To extend the lives of U.S. nuclear power plants and speed up development of new nuclear power technologies, TVA’s French fuel supplier Framatome commissioned ORNL to develop the brackets as a foray into the use of AM for nuclear reactor parts. Because the channel fasteners have a straightforward, but non-symmetric design, they were deemed to be a good entry point for 3D printing in such an application. The parts were then designed by ORNL in collaboration with TVA, Framatome, and the Department of Energy Office of Nuclear Energy–funded Transformational Challenge Reactor (TCR) program.

ORNL used novel additive manufacturing techniques to 3D print channel fasteners for Framatome’s boiling water reactor fuel assembly. Four components, like the one shown here, were installed at the TVA Browns Ferry nuclear plant. Credit: Framatome

“Deploying 3D-printed components in a reactor application is a great milestone,” said ORNL’s Ben Betzler, TCR program director. “It shows that it is possible to deliver qualified components in a highly regulated environment. This program bridges basic and applied science and technology to deliver tangible solutions that show how advanced manufacturing can transform reactor technology and components.”

The parts were 3D printing using laser powder bed fusion on a GE Additive/Concept Laser M2 Cusing system using 316 stainless steel. They were designed and produced to comply with safety regulations. 3D data was captured during the printing process at every layer to certify the components.

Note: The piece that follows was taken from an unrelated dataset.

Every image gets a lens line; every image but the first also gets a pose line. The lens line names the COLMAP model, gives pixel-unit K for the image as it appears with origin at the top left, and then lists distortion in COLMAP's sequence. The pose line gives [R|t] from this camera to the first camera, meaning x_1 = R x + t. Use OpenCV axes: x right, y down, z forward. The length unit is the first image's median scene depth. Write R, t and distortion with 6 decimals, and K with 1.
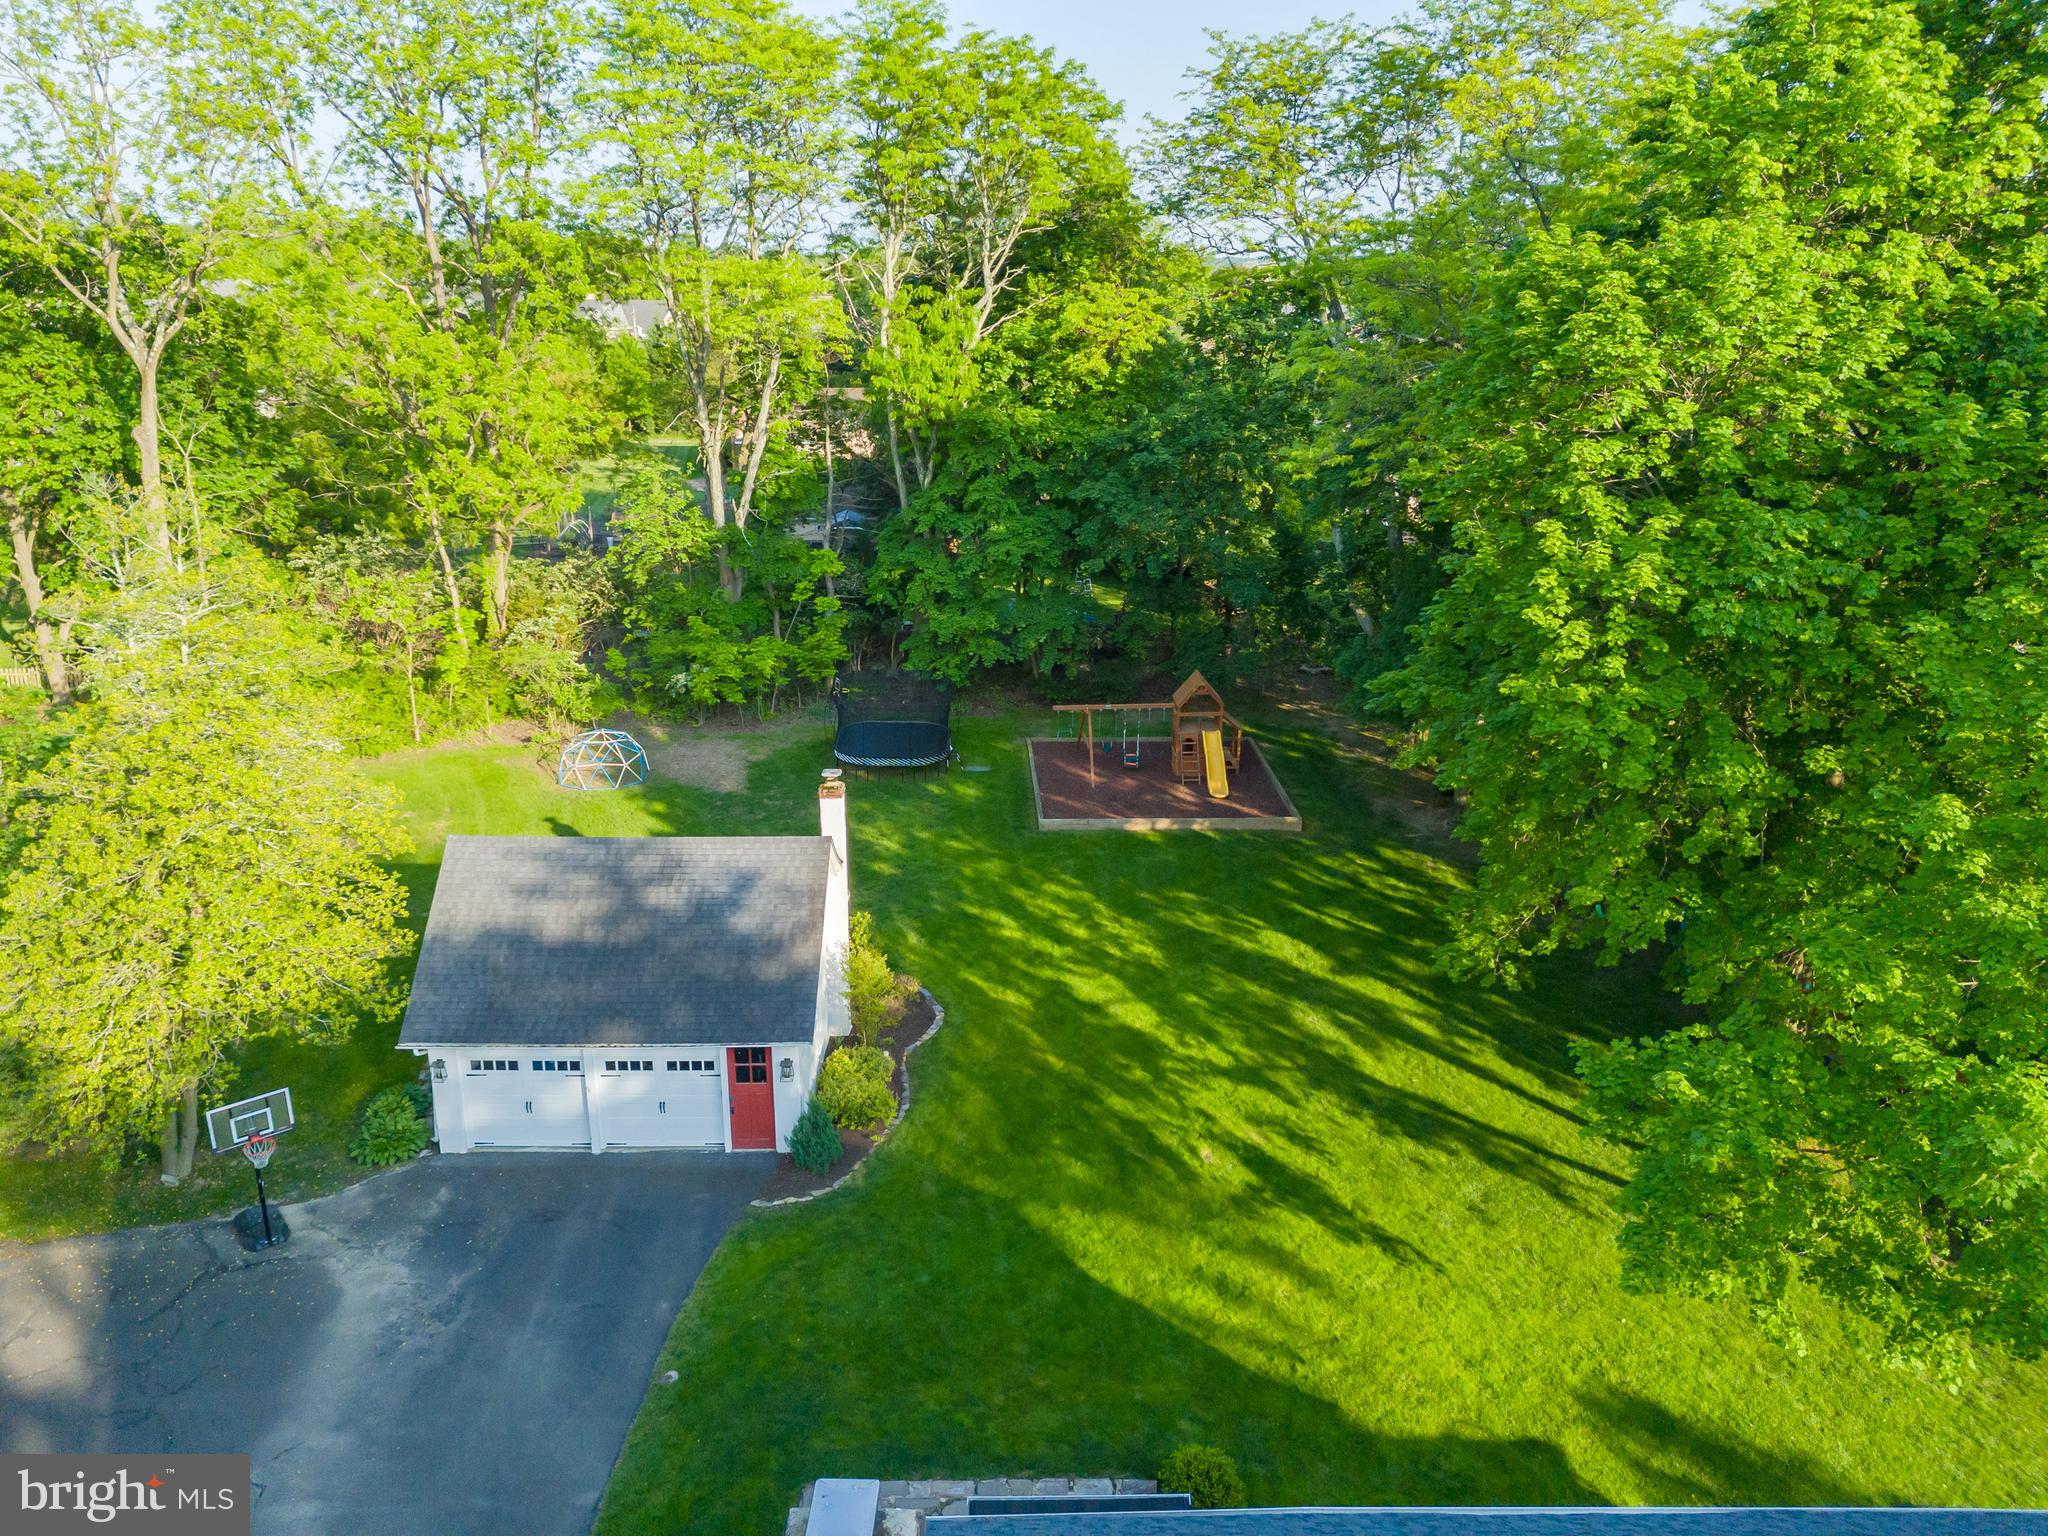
lens RADIAL K [[1490.0, 0, 1017.4], [0, 1490.0, 751.7], [0, 0, 1]] dist [0.103017, -0.122988]
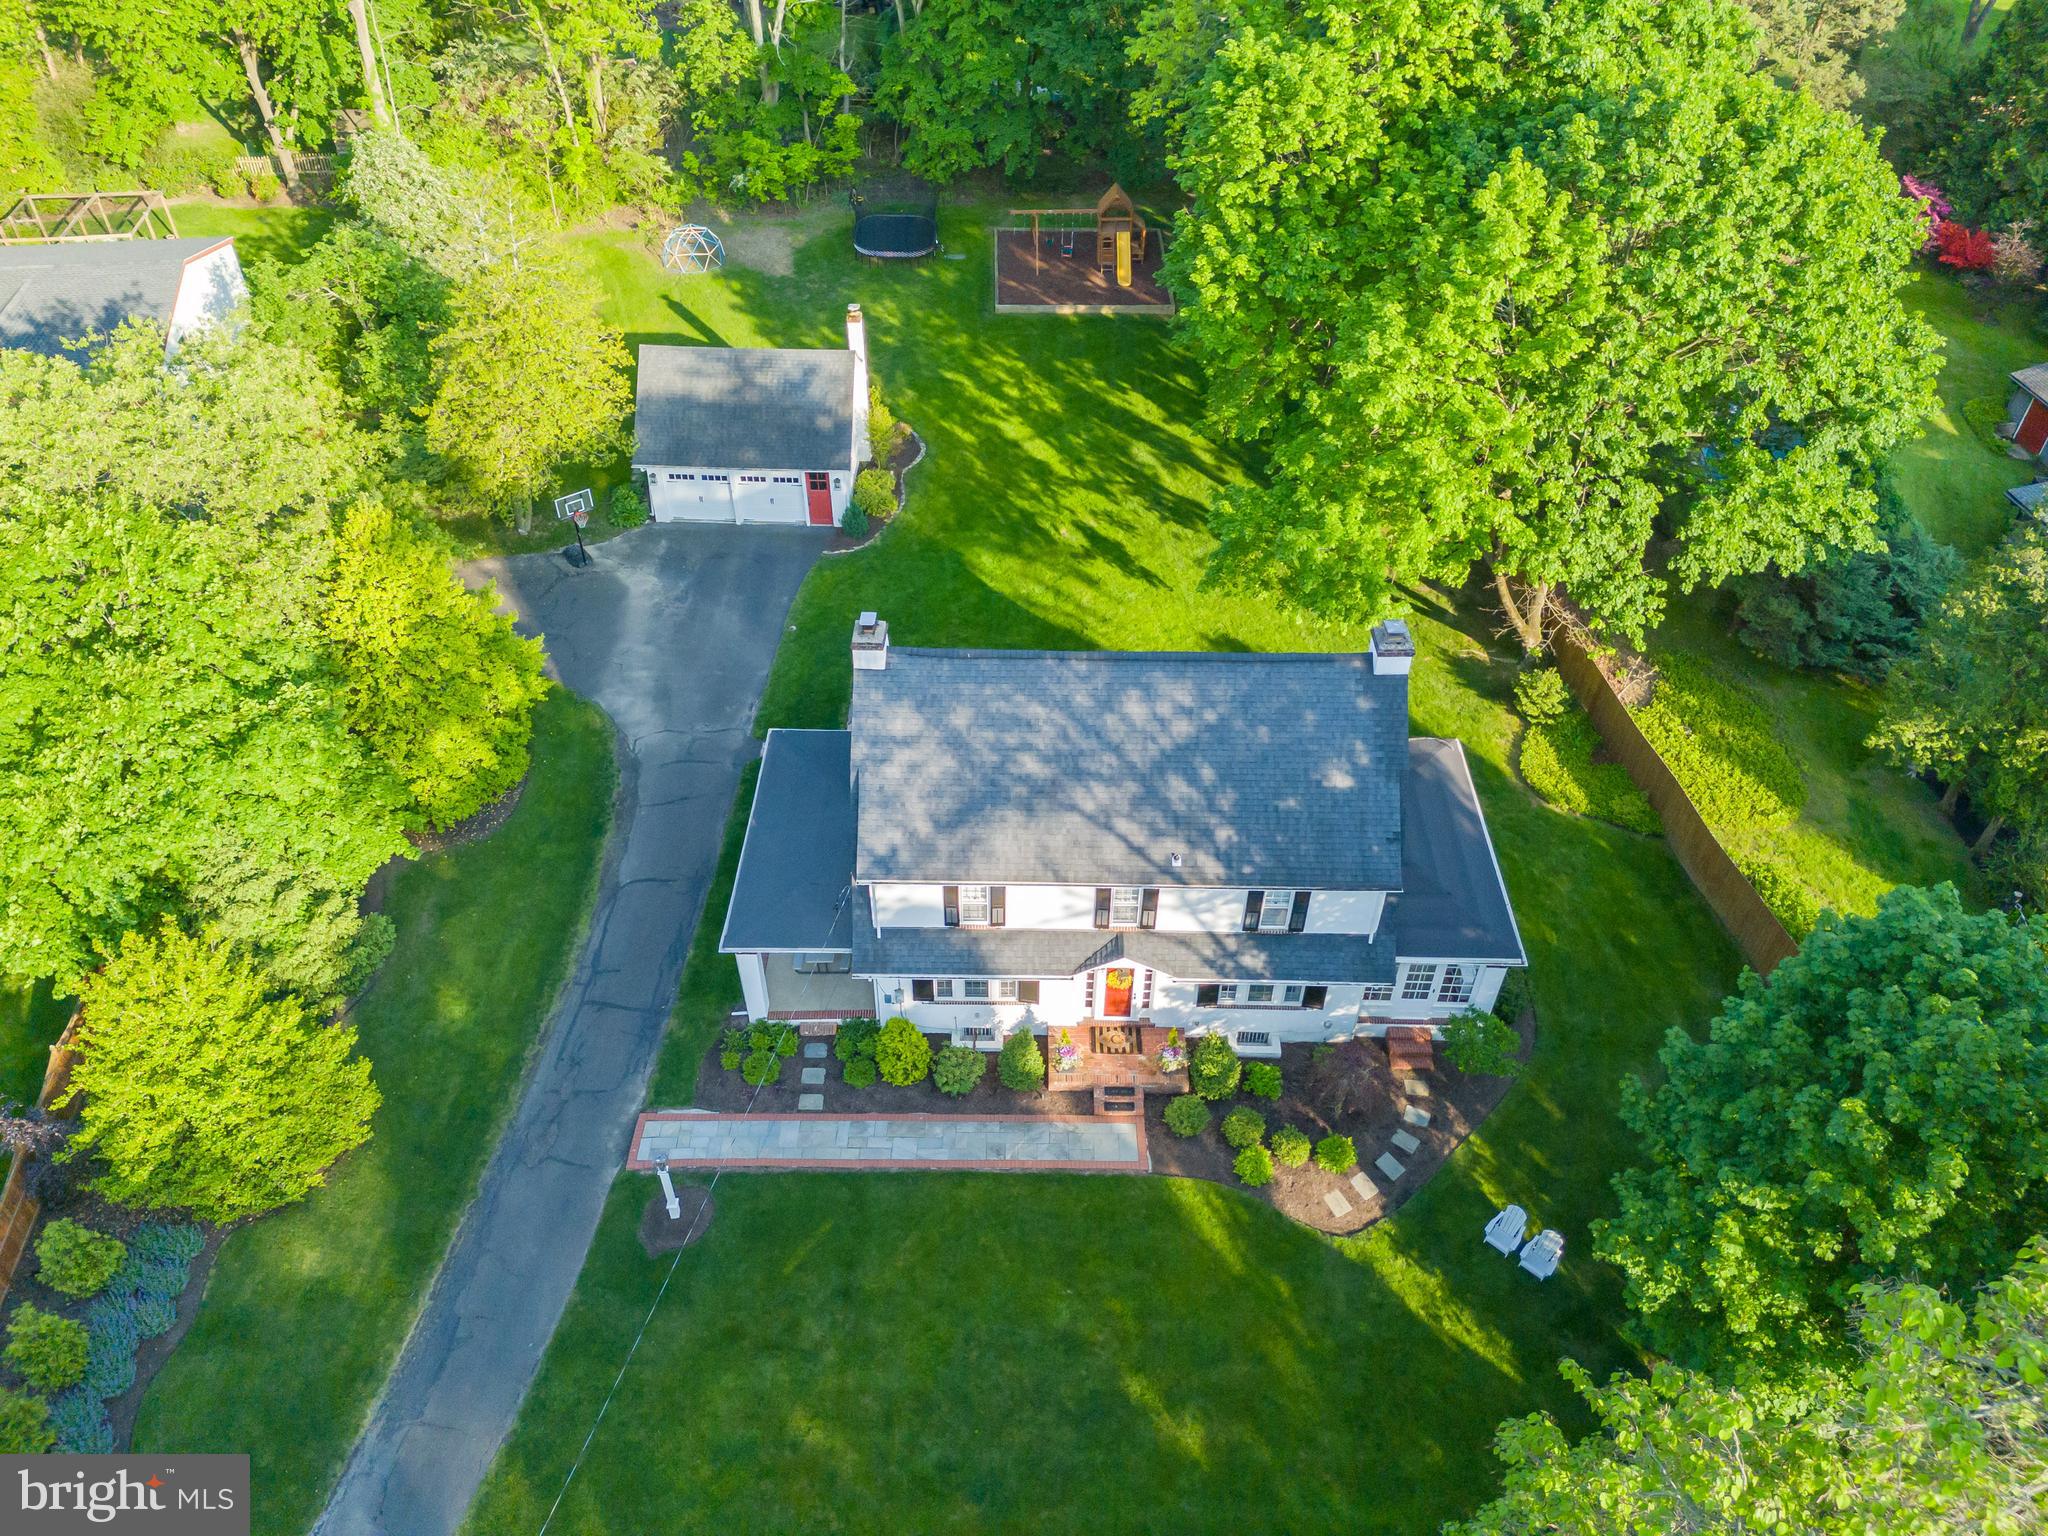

“Collaborating with TVA and ORNL allows us to deploy innovative technologies and explore emerging 3D printing markets that will benefit the nuclear energy industry,” said John Strumpell, manager of North America Fuel R&D at Framatome. “This project provides the foundation for designing and manufacturing a variety of 3D-printed parts that will contribute to creating a clean energy future.”

After a planned outage, in which a number of parts were replaced for the site, the 3D printed fasteners were installed and operations at Browns Ferry resumed on April 22, 2021. The 3D printed parts are now under routine operating conditions and will remain in the reactor for the next six years, undergoing continual inspections throughout that period.

Though this may be the first set of 3D printed parts inside of a reactor, others have been looking into the technology for other nuclear reactor components. Idaho National Laboratory uses the technology to fabricate parts for its research endeavors. The University of Pittsburgh was awarded $1 million to study the 3D printing of components for nuclear reactors. In 2017, Siemens had already installed a 3D printed part in a nuclear reactor, which pushed Westinghouse to pursue a similar initiative. In Russia, RusAT, a subsidiary of the Russian State Atomic Energy Corporation Rosatom, is exploring the use of 3D printing for nuclear power parts.

Framatome initiated its research in the use of AM for nuclear fuel applications in 2015, focusing on stainless steel and nickel alloys. Now that it has produced a comparatively simple, yet critical component, it will begin looking at more complex geometries.